- **To do**
Each line below has to be output exactly, from first to last.

··· Supplied records ···

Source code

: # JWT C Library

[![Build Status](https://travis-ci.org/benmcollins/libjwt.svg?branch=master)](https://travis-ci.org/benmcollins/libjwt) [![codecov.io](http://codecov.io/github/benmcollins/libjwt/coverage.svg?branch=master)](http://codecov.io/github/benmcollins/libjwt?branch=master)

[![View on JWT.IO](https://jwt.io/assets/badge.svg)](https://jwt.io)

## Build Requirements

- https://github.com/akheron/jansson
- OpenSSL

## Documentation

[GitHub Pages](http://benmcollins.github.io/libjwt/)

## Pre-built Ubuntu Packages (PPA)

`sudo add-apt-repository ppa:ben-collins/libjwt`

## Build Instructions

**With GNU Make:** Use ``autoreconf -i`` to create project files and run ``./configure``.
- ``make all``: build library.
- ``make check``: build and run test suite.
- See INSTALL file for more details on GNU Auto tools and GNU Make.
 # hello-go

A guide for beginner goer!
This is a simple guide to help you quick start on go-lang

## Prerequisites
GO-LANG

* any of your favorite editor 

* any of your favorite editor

···

- **Result for this task**
Source code

: # JWT C Library

[![Build Status](https://travis-ci.org/benmcollins/libjwt.svg?branch=master)](https://travis-ci.org/benmcollins/libjwt) [![codecov.io](http://codecov.io/github/benmcollins/libjwt/coverage.svg?branch=master)](http://codecov.io/github/benmcollins/libjwt?branch=master)

[![View on JWT.IO](https://jwt.io/assets/badge.svg)](https://jwt.io)

## Build Requirements

- https://github.com/akheron/jansson
- OpenSSL

## Documentation

[GitHub Pages](http://benmcollins.github.io/libjwt/)

## Pre-built Ubuntu Packages (PPA)

`sudo add-apt-repository ppa:ben-collins/libjwt`

## Build Instructions

**With GNU Make:** Use ``autoreconf -i`` to create project files and run ``./configure``.
- ``make all``: build library.
- ``make check``: build and run test suite.
- See INSTALL file for more details on GNU Auto tools and GNU Make.
 # hello-go

A guide for beginner goer!
This is a simple guide to help you quick start on go-lang

## Prerequisites
GO-LANG

* any of your favorite editor 

* any of your favorite editor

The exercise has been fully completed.